■ **Given entries**
+++
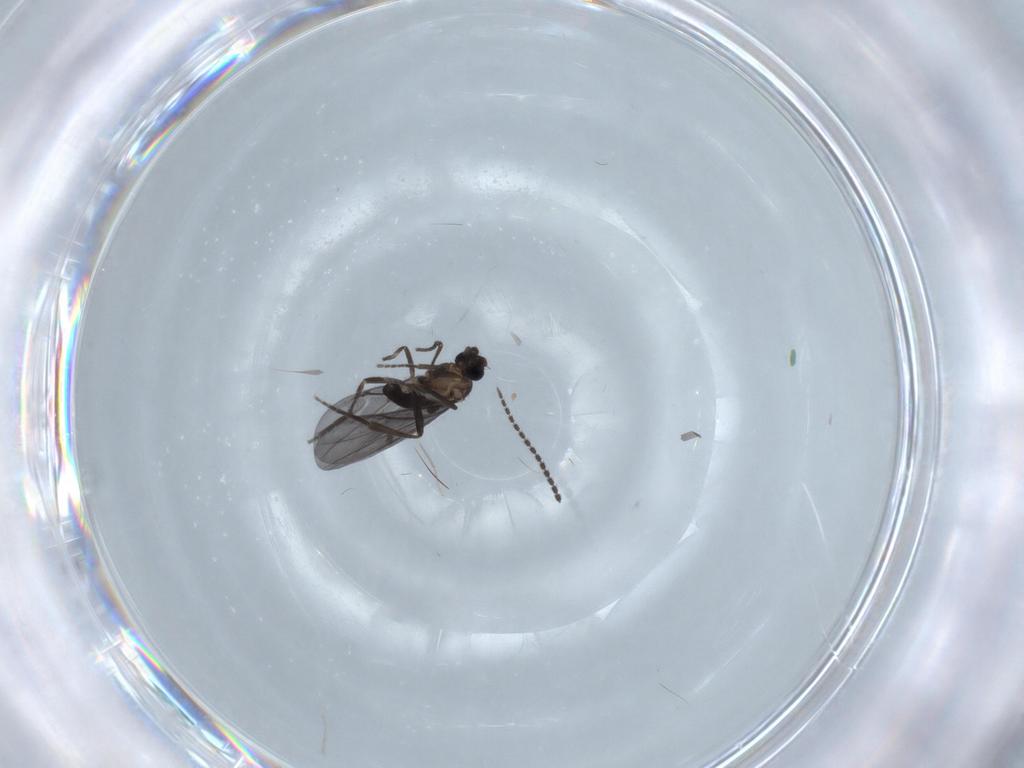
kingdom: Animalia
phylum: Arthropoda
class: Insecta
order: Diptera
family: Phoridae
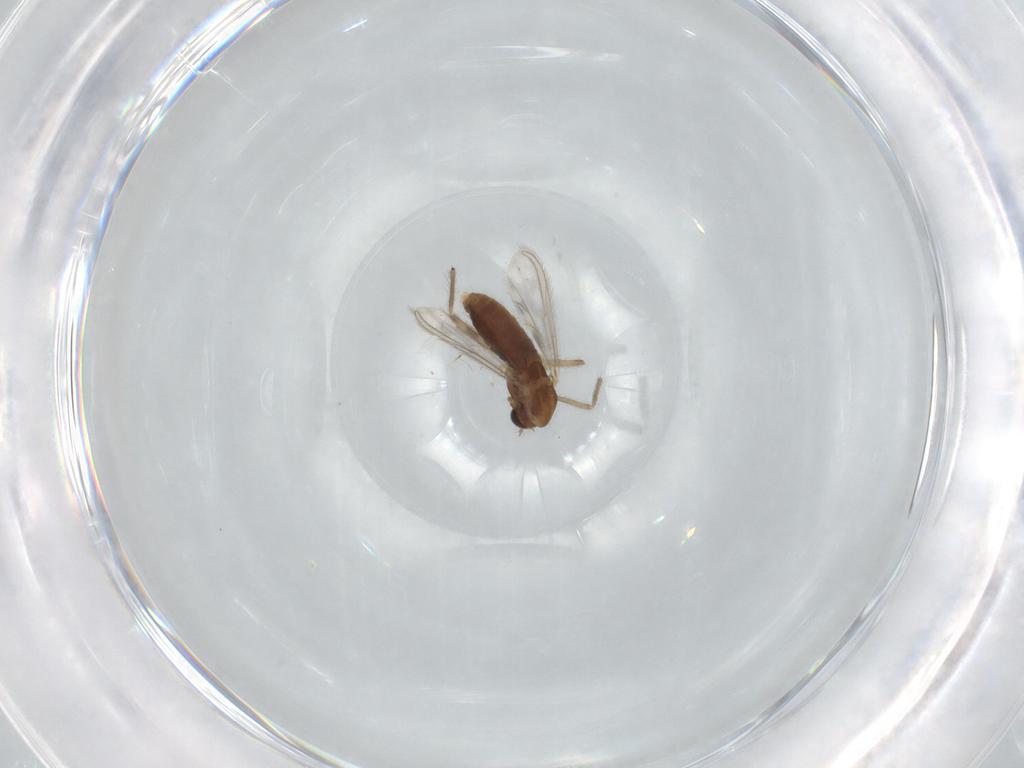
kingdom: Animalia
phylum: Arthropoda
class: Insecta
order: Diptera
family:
+++
■ **To do**
Please copy every line of the records above word for word, leaving out the pictures.

■ **Solution for this exercise**
kingdom: Animalia
phylum: Arthropoda
class: Insecta
order: Diptera
family: Phoridae
kingdom: Animalia
phylum: Arthropoda
class: Insecta
order: Diptera
family:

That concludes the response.